MAY 21, 2019
I don’t mean to sound hipster, but I was in the Facebook Marketplace game long before Marketplace was even conceived. I was a college student surviving on savings, scholarships, and financial aid. I was poor, and I was hungry for deals because, as most everyone knows, college is expensive. Then I discovered buy-and-sell groups.
Before Marketplace existed, users were already buying and selling on the social network’s platform, on groups where people trade and sell used items. I joined these groups to purchase clothing, household items, and textbooks. I’ve had plenty of experience as both the seller and the customer, meeting with students to close deals in lecture halls, libraries, and cafeterias, and I can proudly boast that I have—not once—been hoodwinked by shady dealers. You don’t have to be a big-time editor for a top Facebook ad agency to know what the red flags are. There are several ways that you, too, can outsmart scammers.
1. Research the Product
Before you even begin seriously considering an item, you must first research the product. Remember that the seller isn’t likely the only person selling that item. You will probably also find it listed in other Facebook groups, as well as legitimate e-commerce sites for used items, such as eBay. Search for the product online to see how much other merchants are selling it for. It’s also wise to find the original retail price of the product to determine whether the seller is giving you a fair deal or whether the seller is ripping you off.
2. Don’t Fall for “Bids”
After contacting the seller to express your interest in an item, that seller may respond with this: several other customers are interested in the product, and they are all bidding for it. How much are you willing to bid for the item? Although bids do happen, they usually occur within the comments section of the listed product. These bidders will comment with their offers until one user outbids them all. However, be wary of secret bids that a seller is claiming to exist without any physical evidence. If you’re not careful, you may be tricked by a seller fictitiously creating a bid to overcharge you for the product.
3. Closely Inspect Furniture and Rugs for Bedbugs
Bedbugs are a growing problem that plague even pristine and glittering five-star hotels. They are difficult and expensive to kill, and they reproduce too quickly. For this reason, you must be wary of any used furniture you want to buy. Before purchasing, ask the seller why he or she is selling the items. Additionally, ask to see the pieces in person, so you can closely inspect for bedbug droppings, sheddings, or eggs. Don’t buy furniture with rips, as those could be hiding spaces for these pests.
4. Ask for More Images
How do you know the item you want to purchase actually exists?
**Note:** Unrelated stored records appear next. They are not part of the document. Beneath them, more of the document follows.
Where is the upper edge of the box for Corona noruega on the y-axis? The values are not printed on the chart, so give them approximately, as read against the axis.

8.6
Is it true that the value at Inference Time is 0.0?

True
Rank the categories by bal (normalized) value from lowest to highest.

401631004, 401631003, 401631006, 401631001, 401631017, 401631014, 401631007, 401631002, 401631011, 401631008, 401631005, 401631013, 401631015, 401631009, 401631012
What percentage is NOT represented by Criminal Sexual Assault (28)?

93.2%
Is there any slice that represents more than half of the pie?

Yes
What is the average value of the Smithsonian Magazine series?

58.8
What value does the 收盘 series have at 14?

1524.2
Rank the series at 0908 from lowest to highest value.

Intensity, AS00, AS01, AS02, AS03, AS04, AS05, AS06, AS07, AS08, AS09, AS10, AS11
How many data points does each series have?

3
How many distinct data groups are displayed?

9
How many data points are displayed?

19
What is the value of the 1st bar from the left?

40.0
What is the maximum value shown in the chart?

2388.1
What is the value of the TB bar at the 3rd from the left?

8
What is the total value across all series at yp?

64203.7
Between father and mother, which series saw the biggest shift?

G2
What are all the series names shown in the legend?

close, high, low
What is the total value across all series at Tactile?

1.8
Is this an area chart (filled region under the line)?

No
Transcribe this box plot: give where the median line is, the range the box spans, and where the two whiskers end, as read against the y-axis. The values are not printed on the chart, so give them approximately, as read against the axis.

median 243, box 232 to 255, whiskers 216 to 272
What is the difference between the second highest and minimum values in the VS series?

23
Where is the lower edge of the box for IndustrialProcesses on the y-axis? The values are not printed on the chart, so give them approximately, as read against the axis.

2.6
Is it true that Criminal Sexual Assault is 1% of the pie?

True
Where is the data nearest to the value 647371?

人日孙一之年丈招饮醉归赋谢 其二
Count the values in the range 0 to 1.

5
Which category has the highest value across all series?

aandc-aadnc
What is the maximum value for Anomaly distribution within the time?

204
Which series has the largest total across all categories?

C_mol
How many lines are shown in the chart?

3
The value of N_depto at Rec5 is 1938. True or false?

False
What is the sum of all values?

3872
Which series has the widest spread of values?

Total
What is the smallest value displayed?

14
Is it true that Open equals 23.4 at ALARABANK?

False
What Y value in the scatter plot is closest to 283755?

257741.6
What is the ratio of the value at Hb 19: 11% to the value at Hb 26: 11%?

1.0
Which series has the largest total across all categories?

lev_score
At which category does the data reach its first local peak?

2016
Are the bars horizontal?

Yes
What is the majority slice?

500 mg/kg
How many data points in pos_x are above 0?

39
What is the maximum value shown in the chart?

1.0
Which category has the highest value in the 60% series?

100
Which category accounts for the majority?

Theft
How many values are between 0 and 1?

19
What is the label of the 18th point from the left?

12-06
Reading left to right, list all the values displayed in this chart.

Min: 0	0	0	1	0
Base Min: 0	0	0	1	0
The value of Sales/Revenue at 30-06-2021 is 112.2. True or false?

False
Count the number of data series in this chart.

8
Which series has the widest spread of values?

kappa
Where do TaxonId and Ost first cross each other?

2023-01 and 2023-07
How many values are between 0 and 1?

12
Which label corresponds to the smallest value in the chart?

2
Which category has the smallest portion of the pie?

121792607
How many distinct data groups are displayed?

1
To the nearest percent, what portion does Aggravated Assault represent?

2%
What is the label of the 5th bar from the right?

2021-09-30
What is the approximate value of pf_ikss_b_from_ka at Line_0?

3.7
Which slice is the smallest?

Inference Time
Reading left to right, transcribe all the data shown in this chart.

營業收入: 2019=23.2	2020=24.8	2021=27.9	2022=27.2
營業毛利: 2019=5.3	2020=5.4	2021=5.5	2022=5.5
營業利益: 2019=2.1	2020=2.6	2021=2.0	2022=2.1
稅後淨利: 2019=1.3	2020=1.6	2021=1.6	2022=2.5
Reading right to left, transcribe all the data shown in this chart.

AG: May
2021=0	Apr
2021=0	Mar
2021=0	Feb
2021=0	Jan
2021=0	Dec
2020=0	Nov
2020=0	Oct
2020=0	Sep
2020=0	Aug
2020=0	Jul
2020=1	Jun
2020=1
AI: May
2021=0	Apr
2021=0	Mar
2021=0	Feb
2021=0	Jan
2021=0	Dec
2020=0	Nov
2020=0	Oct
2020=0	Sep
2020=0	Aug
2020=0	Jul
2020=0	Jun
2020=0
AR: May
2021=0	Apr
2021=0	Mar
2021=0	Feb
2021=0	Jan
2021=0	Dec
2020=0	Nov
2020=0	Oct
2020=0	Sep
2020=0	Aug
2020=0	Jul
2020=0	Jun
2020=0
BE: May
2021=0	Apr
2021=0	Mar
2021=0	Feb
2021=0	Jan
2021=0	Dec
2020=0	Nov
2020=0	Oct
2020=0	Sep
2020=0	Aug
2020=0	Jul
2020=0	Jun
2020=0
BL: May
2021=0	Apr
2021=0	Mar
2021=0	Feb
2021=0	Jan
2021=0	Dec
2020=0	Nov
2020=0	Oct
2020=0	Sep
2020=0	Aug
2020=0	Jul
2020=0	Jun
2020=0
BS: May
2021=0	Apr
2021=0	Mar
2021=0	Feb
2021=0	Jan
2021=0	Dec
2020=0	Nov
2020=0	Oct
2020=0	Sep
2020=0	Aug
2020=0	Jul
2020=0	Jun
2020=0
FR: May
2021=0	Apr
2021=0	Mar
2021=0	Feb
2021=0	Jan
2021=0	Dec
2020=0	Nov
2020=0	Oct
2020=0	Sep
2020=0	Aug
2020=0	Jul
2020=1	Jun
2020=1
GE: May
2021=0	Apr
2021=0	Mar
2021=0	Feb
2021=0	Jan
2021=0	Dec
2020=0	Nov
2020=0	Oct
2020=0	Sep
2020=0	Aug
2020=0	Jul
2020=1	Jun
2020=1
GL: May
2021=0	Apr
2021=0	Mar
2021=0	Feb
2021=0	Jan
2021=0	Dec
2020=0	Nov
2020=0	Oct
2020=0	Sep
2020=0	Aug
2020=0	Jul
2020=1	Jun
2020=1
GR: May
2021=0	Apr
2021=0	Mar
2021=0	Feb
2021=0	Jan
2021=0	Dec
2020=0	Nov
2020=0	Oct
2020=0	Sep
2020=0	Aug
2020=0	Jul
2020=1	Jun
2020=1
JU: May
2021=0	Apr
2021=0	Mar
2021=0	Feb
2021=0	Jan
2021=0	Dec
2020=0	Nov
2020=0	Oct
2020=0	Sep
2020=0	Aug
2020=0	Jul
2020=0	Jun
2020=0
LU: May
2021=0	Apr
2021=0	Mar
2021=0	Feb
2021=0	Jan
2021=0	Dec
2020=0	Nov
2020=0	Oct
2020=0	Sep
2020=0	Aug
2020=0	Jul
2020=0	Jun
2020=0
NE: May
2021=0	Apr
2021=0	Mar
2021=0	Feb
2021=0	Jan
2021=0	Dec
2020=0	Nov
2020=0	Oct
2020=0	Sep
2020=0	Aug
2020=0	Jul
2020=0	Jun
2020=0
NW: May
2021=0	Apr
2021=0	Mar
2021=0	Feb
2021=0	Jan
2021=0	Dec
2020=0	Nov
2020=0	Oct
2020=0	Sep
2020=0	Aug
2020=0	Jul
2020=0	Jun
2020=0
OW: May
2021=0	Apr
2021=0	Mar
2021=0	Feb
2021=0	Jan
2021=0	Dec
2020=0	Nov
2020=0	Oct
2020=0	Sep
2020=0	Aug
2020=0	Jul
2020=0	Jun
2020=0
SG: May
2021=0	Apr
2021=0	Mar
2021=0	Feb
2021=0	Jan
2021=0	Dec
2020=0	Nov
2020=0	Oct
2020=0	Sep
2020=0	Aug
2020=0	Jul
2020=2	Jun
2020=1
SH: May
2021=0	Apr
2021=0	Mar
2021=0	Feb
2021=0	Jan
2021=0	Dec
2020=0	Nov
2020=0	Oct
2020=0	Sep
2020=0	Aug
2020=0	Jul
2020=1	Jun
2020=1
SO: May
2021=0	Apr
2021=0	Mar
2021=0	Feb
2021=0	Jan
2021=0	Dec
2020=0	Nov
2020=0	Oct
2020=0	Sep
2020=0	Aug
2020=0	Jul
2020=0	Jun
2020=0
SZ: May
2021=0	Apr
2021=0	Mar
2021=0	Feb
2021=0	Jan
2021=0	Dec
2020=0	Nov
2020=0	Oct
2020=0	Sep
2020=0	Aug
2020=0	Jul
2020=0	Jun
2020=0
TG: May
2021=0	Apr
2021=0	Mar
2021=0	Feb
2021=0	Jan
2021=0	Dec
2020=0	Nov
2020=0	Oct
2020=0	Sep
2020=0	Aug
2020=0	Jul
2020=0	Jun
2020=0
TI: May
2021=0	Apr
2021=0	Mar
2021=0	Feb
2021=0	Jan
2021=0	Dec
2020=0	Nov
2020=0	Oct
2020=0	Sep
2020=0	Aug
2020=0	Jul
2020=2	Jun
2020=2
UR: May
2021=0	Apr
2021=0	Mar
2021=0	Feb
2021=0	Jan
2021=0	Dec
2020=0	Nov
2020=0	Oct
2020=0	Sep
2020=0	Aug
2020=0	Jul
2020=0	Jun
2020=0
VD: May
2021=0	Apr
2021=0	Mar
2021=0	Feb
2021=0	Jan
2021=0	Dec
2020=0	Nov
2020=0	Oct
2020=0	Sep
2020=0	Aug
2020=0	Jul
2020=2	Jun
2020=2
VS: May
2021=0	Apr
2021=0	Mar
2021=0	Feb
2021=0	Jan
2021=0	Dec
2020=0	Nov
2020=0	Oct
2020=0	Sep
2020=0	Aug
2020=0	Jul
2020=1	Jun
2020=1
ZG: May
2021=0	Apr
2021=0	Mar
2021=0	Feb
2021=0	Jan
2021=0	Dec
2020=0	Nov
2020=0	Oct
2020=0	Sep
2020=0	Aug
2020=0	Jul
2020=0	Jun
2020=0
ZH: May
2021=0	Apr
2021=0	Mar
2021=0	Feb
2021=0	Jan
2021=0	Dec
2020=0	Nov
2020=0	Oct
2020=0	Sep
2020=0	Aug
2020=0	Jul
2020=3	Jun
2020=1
The seller could very easily pull an image online, post it to Marketplace, and sell the “item.” To ensure that the seller isn’t trying to scam you with an imaginary product, ask to see more images. Ideally, ask for images taken in real-time. If the seller keeps making excuses to avoid providing more pictures (Oh, I’m not home; my camera broke; I lost my phone), that’s a red flag you shouldn’t ignore.
5. Meet at a Public Space
This is perhaps the most important precautionary step in this list. You must absolutely insist on meeting in a public space when it comes time to pick up your item. Starbucks is a great place to do it or even a grocery store parking lot. Never meet in the dark, in a strange secluded alley, on a dirt road in the middle of nowhere, or at someone’s house. If you do have to meet at someone’s home, make sure to bring a friend or two. If you’re going alone, let a friend or a family member know where you’re headed.
This precaution, although it may sound paranoid to you, will save you from becoming a victim of a crime, like an assault, robbery, or worse. After all, you’re meeting a stranger for the first time. You never know.
6. Test the Product Before Paying
Before you hand your cash over to the seller, make sure to thoroughly inspect the item for defects. If you’re purchasing clothing, make sure to try the items to ensure they’re the perfect fit for you. If you find that the item is defective in any way, you can even try haggling the price down.
The Rise of Facebook Marketplace
Buying and selling on Facebook existed even before Marketplace rolled out to the public. It first arrived to the platform in October of 2016, and by that time, users were already hunting for the best deals on used items.
When Facebook announced Marketplace’s rollout, many believed it was an attempt to compete against retail sites like eBay and Amazon. This is not a surprising conclusion. Marketplace and buy-and-sell sites function similarly. You search for great deals on Marketplace by category, price, or location. If you tap on an item, you will find details such as the name, profile photo, and location of the seller and product description. You can save an item to buy for later or you can send the seller a direct message if you would like to make a purchase.
Buying and selling on Facebook, which may seem strange to some, makes perfect sense upon further examination. Think about it: Facebook already has numerous buy-and-sell group pages such as UCSB Free and For Sale, Fashion Exchange, and OC Buy and Sell. These groups aren’t obscure groups that have only a small following. According to Facebook, more than 450 million users visit buy-and-sell groups each month.
If you find social media platforms meddling with e-commerce strange, keep this in mind: Social commerce, as they call it, has already taken root in Asia. If you already participate in social commerce, just remember: take precautionary steps before purchasing.